– Янек… – прошептал он едва слышно.
Раймонд его понял. Старый пан хотел видеть зятя.
– Я сейчас, пан Пешек, – произнес поспешно и поднялся.
«Если только мой побратим еще жив, – промелькнула мысль, – в этакой сече сложить голову немудрено».
Янека он нашел. Тот остался цел, как и Ласло. Уже настоящий рыцарь Ласло, поскольку король перед битвой возвел его, наряду с другими шляхтичами и оруженосцами, в рыцарское звание. Побратим немедленно устремился к тестю, искренне опечаленный его тяжелым состоянием.
Здесь ничего не изменилось. Пан Пешек доживал последние минуты. Свою смерть он принимал спокойно. Каждый рыцарь, выходя на битву, был готов к ней. Но пан Пешек должен был знать, что дочь его единственная, свет его души, останется под надежной защитой крепкой мужской руки.
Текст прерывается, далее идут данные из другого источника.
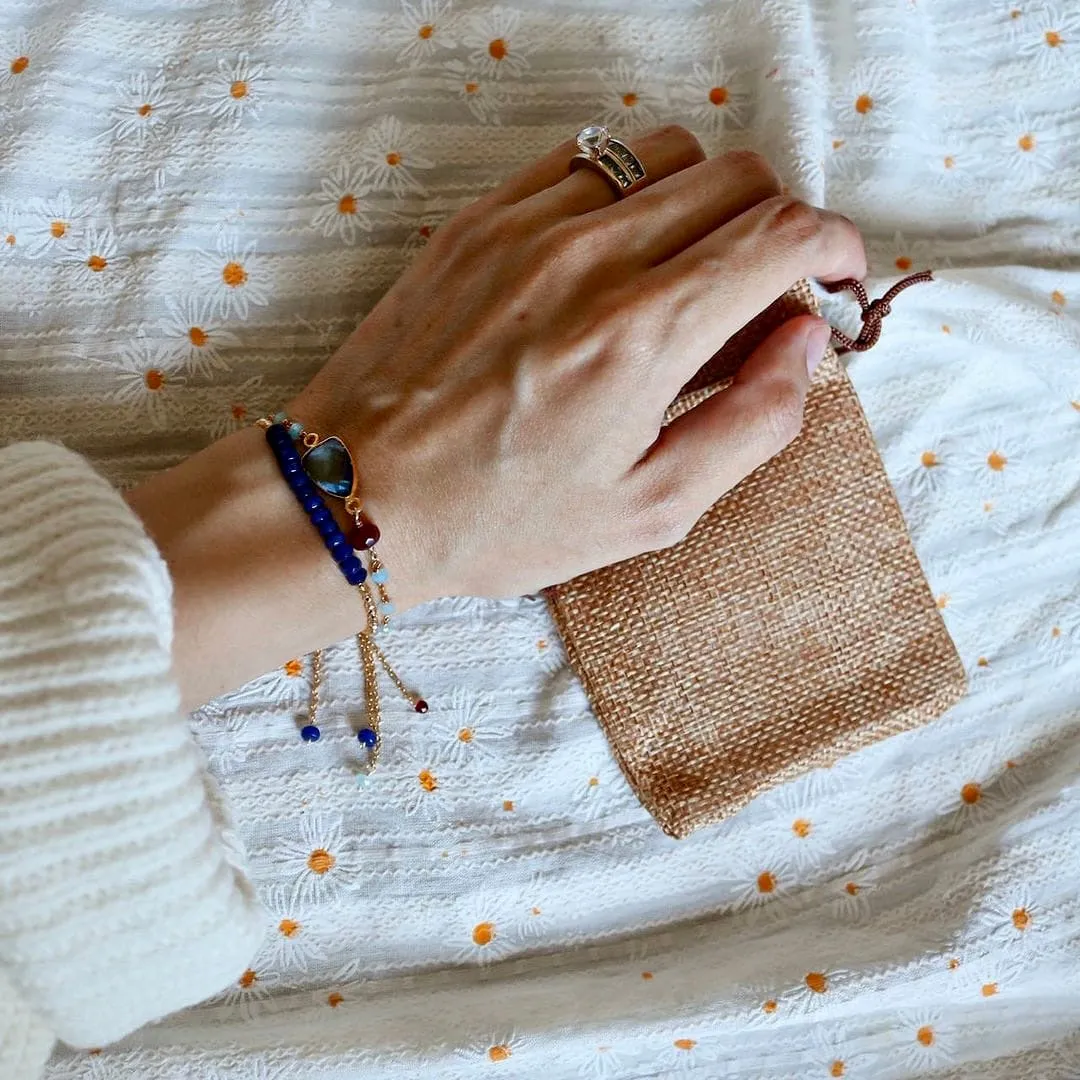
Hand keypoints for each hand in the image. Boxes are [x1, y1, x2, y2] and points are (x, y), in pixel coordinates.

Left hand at [131, 126, 864, 708]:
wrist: (358, 493)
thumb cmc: (497, 519)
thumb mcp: (647, 509)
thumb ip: (751, 422)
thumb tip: (806, 342)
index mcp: (643, 334)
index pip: (783, 231)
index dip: (835, 246)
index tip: (836, 278)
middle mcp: (591, 257)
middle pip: (738, 176)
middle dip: (778, 226)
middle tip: (761, 296)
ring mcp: (528, 226)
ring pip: (667, 152)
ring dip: (705, 201)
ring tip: (686, 275)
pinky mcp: (479, 220)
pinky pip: (586, 158)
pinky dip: (628, 190)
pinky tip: (613, 254)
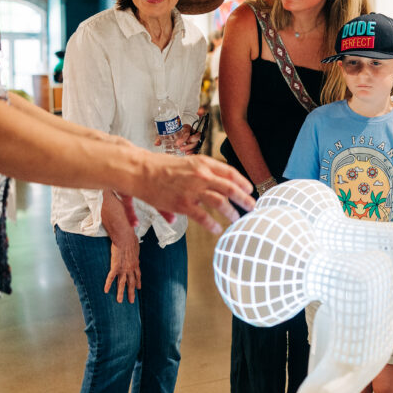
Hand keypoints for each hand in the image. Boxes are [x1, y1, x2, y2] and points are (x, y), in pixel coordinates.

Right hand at [103, 235, 140, 303]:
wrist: (125, 238)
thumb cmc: (131, 240)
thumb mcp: (136, 247)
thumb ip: (135, 251)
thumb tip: (135, 249)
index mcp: (136, 263)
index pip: (138, 275)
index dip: (138, 282)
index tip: (139, 288)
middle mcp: (130, 269)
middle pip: (131, 283)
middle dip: (131, 292)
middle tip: (131, 301)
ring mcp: (123, 269)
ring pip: (122, 284)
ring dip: (120, 293)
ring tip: (119, 301)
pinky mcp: (115, 267)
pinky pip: (111, 278)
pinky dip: (108, 284)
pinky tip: (105, 291)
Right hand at [135, 154, 253, 232]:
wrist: (139, 170)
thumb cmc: (159, 166)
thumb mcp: (183, 163)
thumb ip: (195, 176)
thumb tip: (201, 189)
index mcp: (203, 163)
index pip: (229, 172)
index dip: (242, 181)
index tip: (249, 189)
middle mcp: (202, 175)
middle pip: (231, 188)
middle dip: (244, 199)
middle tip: (252, 206)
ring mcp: (193, 189)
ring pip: (221, 202)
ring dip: (232, 212)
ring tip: (236, 220)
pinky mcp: (183, 203)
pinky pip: (203, 217)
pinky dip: (212, 224)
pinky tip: (217, 230)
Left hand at [153, 125, 196, 153]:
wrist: (175, 136)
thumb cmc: (173, 133)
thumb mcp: (167, 134)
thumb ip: (161, 138)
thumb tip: (156, 143)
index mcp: (185, 128)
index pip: (187, 131)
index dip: (183, 138)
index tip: (177, 143)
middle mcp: (191, 133)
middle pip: (195, 137)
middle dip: (189, 144)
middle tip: (181, 148)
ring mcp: (194, 139)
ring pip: (197, 143)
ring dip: (191, 148)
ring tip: (185, 153)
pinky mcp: (195, 144)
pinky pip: (197, 147)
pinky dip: (193, 151)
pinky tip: (188, 154)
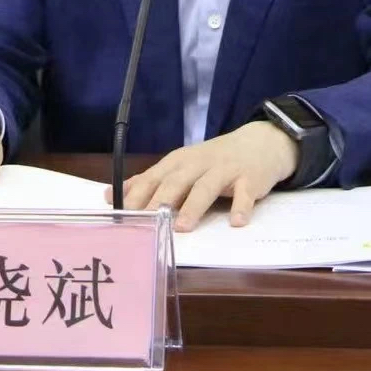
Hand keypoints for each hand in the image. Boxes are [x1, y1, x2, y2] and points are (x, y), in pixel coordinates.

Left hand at [110, 121, 298, 230]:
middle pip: (176, 181)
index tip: (122, 216)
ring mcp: (225, 170)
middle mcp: (199, 164)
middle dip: (160, 201)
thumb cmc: (213, 160)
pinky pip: (245, 194)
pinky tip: (237, 222)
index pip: (153, 178)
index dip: (137, 196)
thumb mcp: (180, 166)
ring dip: (194, 207)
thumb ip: (148, 181)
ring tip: (183, 228)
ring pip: (206, 187)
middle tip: (148, 222)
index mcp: (178, 162)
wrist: (260, 142)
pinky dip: (241, 207)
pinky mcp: (249, 179)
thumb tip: (110, 194)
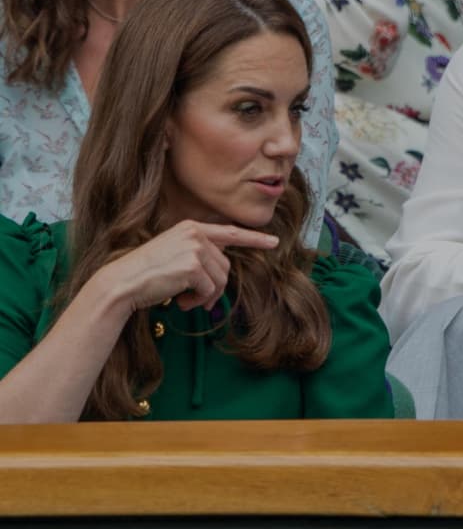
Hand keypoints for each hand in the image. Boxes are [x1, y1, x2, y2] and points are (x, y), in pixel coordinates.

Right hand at [96, 220, 279, 314]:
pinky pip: (210, 290)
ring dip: (206, 297)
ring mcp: (194, 248)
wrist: (122, 283)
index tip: (274, 242)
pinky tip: (180, 301)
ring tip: (185, 300)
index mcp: (191, 228)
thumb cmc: (146, 273)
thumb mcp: (175, 254)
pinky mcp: (193, 266)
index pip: (229, 233)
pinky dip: (198, 301)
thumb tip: (222, 270)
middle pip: (226, 266)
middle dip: (214, 288)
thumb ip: (199, 254)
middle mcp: (195, 233)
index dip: (254, 239)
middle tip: (195, 299)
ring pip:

Это было важнее всего в эти последние минуты прощания с жизнью.
Когда Янек подошел к месту, где лежал его тесть, и взглянул на него, сердце сжалось – могучий рыцарь был повержен и находился на пороге смерти.
– Я здесь, пан Пешек, – сказал, опустившись на колени и взяв в свои ладони холодеющую уже руку прославленного воина.
Старый рыцарь с усилием открыл глаза, но когда увидел зятя, живого и, кажется, невредимого, в них вспыхнул угасающий уже огонек сознания.
– Седловцы… – прошептал он непослушными губами.
– Знаю, – кивнул Янек.
Смотреть на бессилие человека, который мог свалить в былые времена и тура, было больно.
– Ингуш моя… – Губы уже начинали синеть, но в глазах появилось странное выражение: и просьба, и требование одновременно.
– Я сберегу ее, клянусь, – поспешил заверить тестя Янек, произнеся слова громко и отчетливо.
Старый рыцарь должен был услышать его, чтобы со спокойной душой уйти в мир иной. Пан Пешек вздохнул с облегчением, вытянулся и затих. Все было кончено.
Янек обернулся к другу. Глаза его непроизвольно зажмурились, налившись слезами. Мужчины ведь не плачут, не должны, тем более рыцари. Но боль потери была велика, и удержать ее внутри не удавалось.
– Я понимаю тебя, побратим, – печально и с болью в голосе отозвался Раймонд. – Я тоже потерял сегодня Жана. И это оказалось ужасно больно. Ведь он со мной столько лет, что и не счесть. Едва стал рыцарем, и на тебе, погиб. Меня спасать кинулся. А я теперь даже похоронить его не смогу, как должно. От него просто ничего не осталось. Сам понимаешь, что значит упасть с коня во время битвы.
И оба друга затихли, углубившись каждый в свое горе. Осознание великой победы, и радость, и ликование – все это придет позднее. Сейчас свою жатву собирает боль утрат.
А воины, погнавшие крестоносцев, ворвались в их лагерь. Король последовал за своими войсками. Здесь, в вагенбурге поверженных врагов, он взошел на пригорок и, преклонив колени, вознес благодарственную молитву Господу за одержанную ими победу. Он не стал возражать, когда воины кинулись грабить богатый тевтонский обоз – они заслужили это, так гласят законы войны. Владислав криво улыбнулся, когда ему показали обнаруженные там повозки, груженные оковами и цепями, – так поляков и литвинов собирались эти звери, крестом осененные, уводить с поля боя. Но не вышло. Господь рассудил иначе. Король позволил своим воинам почувствовать себя по-настоящему победителями во вражеском лагере. Только одно повеление дал – все бочки с вином, что приготовили тевтонцы для празднования своей победы, а было их немало, разбить и содержимое вылить. Воины смотрели с огромным сожалением, как впитывается в истоптанную землю жидкость, что могла бы согреть их и принести успокоение, но ослушаться не посмел никто. Владислав знал, что делал. Ему нужно было сохранить боеспособное войско, поскольку это был еще не конец войны, хоть и славный конец решающей битвы.